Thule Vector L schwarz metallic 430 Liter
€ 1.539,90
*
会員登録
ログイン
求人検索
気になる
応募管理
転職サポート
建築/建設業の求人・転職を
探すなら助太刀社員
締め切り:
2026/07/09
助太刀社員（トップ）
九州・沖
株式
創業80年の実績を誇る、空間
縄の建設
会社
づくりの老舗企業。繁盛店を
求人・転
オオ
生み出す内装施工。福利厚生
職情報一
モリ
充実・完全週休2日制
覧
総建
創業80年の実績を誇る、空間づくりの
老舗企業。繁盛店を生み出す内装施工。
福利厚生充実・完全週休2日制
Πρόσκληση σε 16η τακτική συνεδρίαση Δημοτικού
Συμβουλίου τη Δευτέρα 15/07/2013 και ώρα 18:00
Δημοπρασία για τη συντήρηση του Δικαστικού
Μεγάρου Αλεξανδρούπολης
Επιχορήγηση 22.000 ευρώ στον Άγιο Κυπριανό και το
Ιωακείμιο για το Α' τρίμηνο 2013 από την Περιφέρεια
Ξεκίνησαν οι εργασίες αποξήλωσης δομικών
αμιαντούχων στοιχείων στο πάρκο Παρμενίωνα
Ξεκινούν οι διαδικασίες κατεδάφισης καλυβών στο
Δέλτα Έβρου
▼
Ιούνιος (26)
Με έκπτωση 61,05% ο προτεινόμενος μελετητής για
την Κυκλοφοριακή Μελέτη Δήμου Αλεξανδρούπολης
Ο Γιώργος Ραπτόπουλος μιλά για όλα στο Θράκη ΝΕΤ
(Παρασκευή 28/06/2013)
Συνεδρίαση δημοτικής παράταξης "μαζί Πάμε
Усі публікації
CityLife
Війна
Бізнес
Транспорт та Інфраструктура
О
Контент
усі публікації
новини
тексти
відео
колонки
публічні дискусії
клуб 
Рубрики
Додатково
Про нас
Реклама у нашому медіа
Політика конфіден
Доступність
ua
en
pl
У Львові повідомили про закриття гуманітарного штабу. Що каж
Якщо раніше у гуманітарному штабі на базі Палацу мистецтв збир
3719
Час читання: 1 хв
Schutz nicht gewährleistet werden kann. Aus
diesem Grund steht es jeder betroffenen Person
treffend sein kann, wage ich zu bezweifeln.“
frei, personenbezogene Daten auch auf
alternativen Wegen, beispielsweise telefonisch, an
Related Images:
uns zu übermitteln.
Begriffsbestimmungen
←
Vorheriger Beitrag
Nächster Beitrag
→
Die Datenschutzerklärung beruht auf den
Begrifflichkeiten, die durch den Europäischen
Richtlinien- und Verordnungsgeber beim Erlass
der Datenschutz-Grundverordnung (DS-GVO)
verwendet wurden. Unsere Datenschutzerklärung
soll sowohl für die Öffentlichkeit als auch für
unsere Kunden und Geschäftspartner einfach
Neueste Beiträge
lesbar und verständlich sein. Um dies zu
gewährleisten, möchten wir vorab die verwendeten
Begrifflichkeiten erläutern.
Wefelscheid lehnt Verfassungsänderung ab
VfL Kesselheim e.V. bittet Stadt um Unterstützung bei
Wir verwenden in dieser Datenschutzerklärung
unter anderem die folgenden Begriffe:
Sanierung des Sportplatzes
* * *
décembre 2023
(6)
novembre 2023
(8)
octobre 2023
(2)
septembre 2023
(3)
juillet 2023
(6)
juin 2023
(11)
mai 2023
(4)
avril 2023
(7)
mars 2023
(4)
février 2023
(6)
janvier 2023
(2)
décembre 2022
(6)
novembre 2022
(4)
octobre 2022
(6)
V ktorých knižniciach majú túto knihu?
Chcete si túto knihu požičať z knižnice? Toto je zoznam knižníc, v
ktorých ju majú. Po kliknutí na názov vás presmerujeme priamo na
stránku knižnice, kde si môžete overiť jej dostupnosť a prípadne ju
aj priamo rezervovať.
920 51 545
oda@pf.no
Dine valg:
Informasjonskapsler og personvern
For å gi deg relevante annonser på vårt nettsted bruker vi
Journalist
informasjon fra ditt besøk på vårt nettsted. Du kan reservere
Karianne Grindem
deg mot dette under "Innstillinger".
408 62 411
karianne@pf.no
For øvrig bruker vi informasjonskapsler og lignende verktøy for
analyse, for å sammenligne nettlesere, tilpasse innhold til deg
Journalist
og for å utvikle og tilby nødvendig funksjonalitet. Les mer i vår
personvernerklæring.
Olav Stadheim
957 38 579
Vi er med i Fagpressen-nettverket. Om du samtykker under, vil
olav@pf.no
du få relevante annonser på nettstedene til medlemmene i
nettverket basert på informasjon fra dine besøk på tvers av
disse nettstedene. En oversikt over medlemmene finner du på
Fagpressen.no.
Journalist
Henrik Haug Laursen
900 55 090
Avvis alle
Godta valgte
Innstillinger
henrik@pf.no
--
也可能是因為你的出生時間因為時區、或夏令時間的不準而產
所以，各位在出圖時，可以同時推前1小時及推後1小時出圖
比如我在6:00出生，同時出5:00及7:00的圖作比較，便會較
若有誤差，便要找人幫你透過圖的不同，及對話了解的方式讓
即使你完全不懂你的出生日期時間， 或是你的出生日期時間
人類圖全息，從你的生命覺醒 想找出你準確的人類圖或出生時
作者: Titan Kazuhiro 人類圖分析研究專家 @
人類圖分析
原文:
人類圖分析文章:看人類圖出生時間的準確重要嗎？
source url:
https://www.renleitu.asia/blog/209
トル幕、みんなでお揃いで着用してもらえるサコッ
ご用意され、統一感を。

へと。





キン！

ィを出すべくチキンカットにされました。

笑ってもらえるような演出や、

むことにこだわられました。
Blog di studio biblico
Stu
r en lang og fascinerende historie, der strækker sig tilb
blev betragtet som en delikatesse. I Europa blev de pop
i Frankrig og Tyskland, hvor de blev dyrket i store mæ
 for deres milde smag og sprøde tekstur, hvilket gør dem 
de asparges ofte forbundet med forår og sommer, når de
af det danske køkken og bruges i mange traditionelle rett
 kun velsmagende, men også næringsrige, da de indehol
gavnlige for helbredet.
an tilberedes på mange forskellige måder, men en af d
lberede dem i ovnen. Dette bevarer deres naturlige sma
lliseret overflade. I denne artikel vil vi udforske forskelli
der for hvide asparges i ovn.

*To-do item*: Copy the lines from the line containing "笑ってもらえるような演出や、" up to and including the line containing "der for hvide asparges i ovn.", and give only those lines.

*Exercise result*:
笑ってもらえるような演出や、

むことにこだわられました。
Blog di studio biblico
Stu
r en lang og fascinerende historie, der strækker sig tilb
blev betragtet som en delikatesse. I Europa blev de pop
i Frankrig og Tyskland, hvor de blev dyrket i store mæ
 for deres milde smag og sprøde tekstur, hvilket gør dem 
de asparges ofte forbundet med forår og sommer, når de
af det danske køkken og bruges i mange traditionelle rett
 kun velsmagende, men også næringsrige, da de indehol
gavnlige for helbredet.
an tilberedes på mange forskellige måder, men en af d
lberede dem i ovnen. Dette bevarer deres naturlige sma
lliseret overflade. I denne artikel vil vi udforske forskelli
der for hvide asparges i ovn.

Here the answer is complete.